The Revelstoke Accommodation Association has submitted a letter to city council complaining about the taxi services available in the city.
“On behalf of the more than 40 accommodation providers operating in Revelstoke, we write to bring your attention to our long-term dissatisfaction with the performance of the taxi company operating in Revelstoke,” the letter, signed by chairperson of the association, Peter Nielsen, says.
The letter goes on to outline past and current issues identified by the tourism stakeholders, unreliability of service, interior and exterior cleanliness, not taking government tokens as payment, inappropriate or rude drivers and negative interactions with dispatchers.
“Dispatch often sends an undersized vehicle for groups requesting larger vehicles- effectively separating the groups and creating an agonizing process for tourists where a dinner group is separated or a very long multiple return trip the Revelstoke Mountain Resort area where they are staying,” the letter continues. “They are very angry by the end of the evening, erasing all the goodwill and positive feelings about Revelstoke that our restaurants work so hard to build.”
The association also has concerns around the safety/appearance of the taxis, claiming the vehicles are often in disrepair and there have been reports of unsafe driving.
They proposed that city council review previous complaints and offences under the Passenger Transportation Regulation standards, inspect and audit the taxi licensee and release and additional taxi license through a “call for new applicants.”
However, at the council meeting on June 26 where the letter was accepted and referred to city staff for follow up, Alan Chabot, CAO, said these requests are out of the city’s purview.
According to Chabot anyone can apply for a taxi license through the Passenger Transportation Board.

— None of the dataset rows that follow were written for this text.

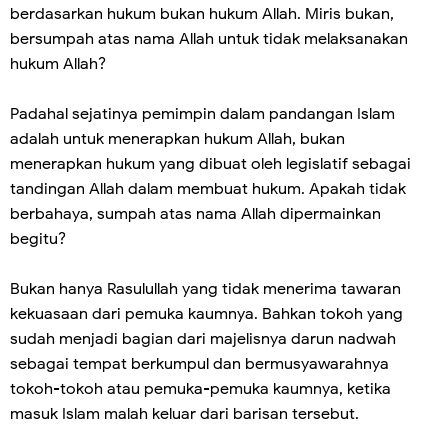
berdasarkan hukum bukan hukum Allah. Miris bukan,
bersumpah atas nama Allah untuk tidak melaksanakan
hukum Allah?
Padahal sejatinya pemimpin dalam pandangan Islam
adalah untuk menerapkan hukum Allah, bukan
menerapkan hukum yang dibuat oleh legislatif sebagai
tandingan Allah dalam membuat hukum. Apakah tidak
berbahaya, sumpah atas nama Allah dipermainkan
begitu?
Bukan hanya Rasulullah yang tidak menerima tawaran
kekuasaan dari pemuka kaumnya. Bahkan tokoh yang
sudah menjadi bagian dari majelisnya darun nadwah
sebagai tempat berkumpul dan bermusyawarahnya
tokoh-tokoh atau pemuka-pemuka kaumnya, ketika
masuk Islam malah keluar dari barisan tersebut.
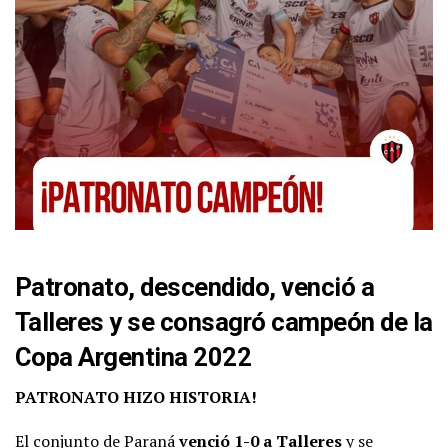
Patronato, descendido, venció a
Talleres y se consagró campeón de la
Copa Argentina 2022
PATRONATO HIZO HISTORIA!
El conjunto de Paraná
venció 1-0 a Talleres
y se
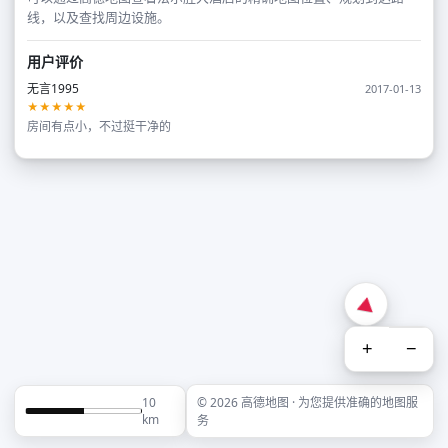
线，以及查找周边设施。
用户评价
无言1995
2017-01-13
★★★★★
房间有点小，不过挺干净的
+
−
10
© 2026 高德地图 · 为您提供准确的地图服
km
务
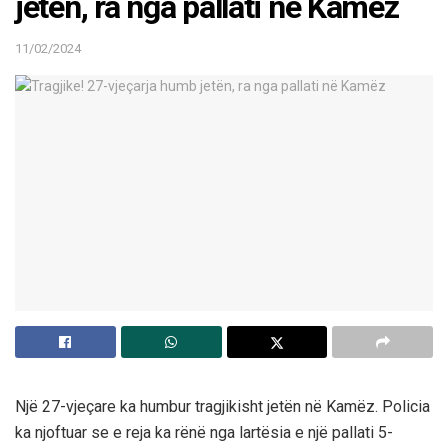
jetën, ra nga pallati në Kamëz
11/02/2024
Një 27-vjeçare ka humbur tragjikisht jetën në Kamëz. Policia
ka njoftuar se e reja ka rënë nga lartësia e një pallati 5-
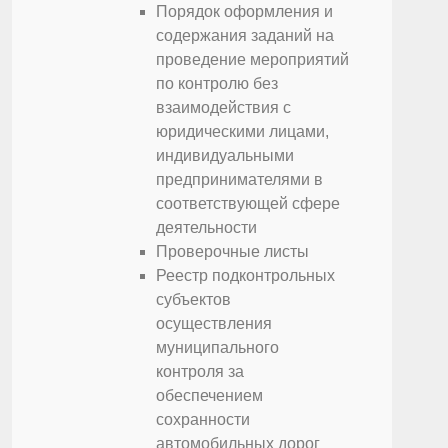
Порядок оформления и
содержания заданий на
проведение мероприятий
по контролю без
взаимодействия с
юридическими лицами,
индивидуальными
предпринимателями в
соответствующей сфере
деятельности
Проверочные листы
Реестр подконтрольных
субъектов
осуществления
муниципального
контроля за
обеспечением
сохранности
автомобильных дорог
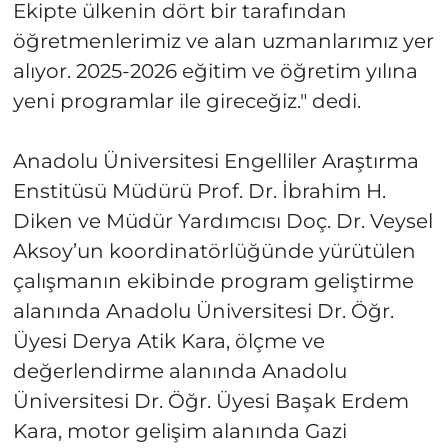
Ekipte ülkenin dört bir tarafından
öğretmenlerimiz ve alan uzmanlarımız yer
alıyor. 2025-2026 eğitim ve öğretim yılına
yeni programlar ile gireceğiz." dedi.
Anadolu Üniversitesi Engelliler Araştırma
Enstitüsü Müdürü Prof. Dr. İbrahim H.
Diken ve Müdür Yardımcısı Doç. Dr. Veysel
Aksoy’un koordinatörlüğünde yürütülen
çalışmanın ekibinde program geliştirme
alanında Anadolu Üniversitesi Dr. Öğr.
Üyesi Derya Atik Kara, ölçme ve
değerlendirme alanında Anadolu
Üniversitesi Dr. Öğr. Üyesi Başak Erdem
Kara, motor gelişim alanında Gazi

They will decide based on a number of considerations including whether or not the business would be economically viable, whether the applicant is of good character as well as other stipulations.
He added that though the application would be referred to city staff for review, council’s only role in the process would be to indicate whether or not they support the application.
“I don’t like the idea of us debating around the table the quality of the service a business provides or doesn’t provide because it is opening up a whole new dimension to being on council that concerns me,” said Mayor Mark Mckee. “And that is the whole idea behind the private, free enterprise market.”
Lorraine Switzer, manager of the taxi companies in Revelstoke said that they were and still have not been (as of June 27) approached by the Accommodation Association about these issues, claiming they would enjoy the opportunity to work with the association but have never met with anyone.
“We have been here for 45 years running taxis through good times and bad,” she said in an email. “I have no problem with the retraining of our drivers as a matter of fact I am looking forward to it.”
She went on to say that they are having trouble finding staff.
“All of our drivers work straight commission, so competing with the wages the city pays is impossible,” she said.
“All winter all the shuttles run like taxis, they all hand out cards with their numbers.”
Council requested that city staff tell the association that it is not council’s place to interfere with a private business and that they should pass their concerns on to the taxi company as well as the Passenger Transportation Board.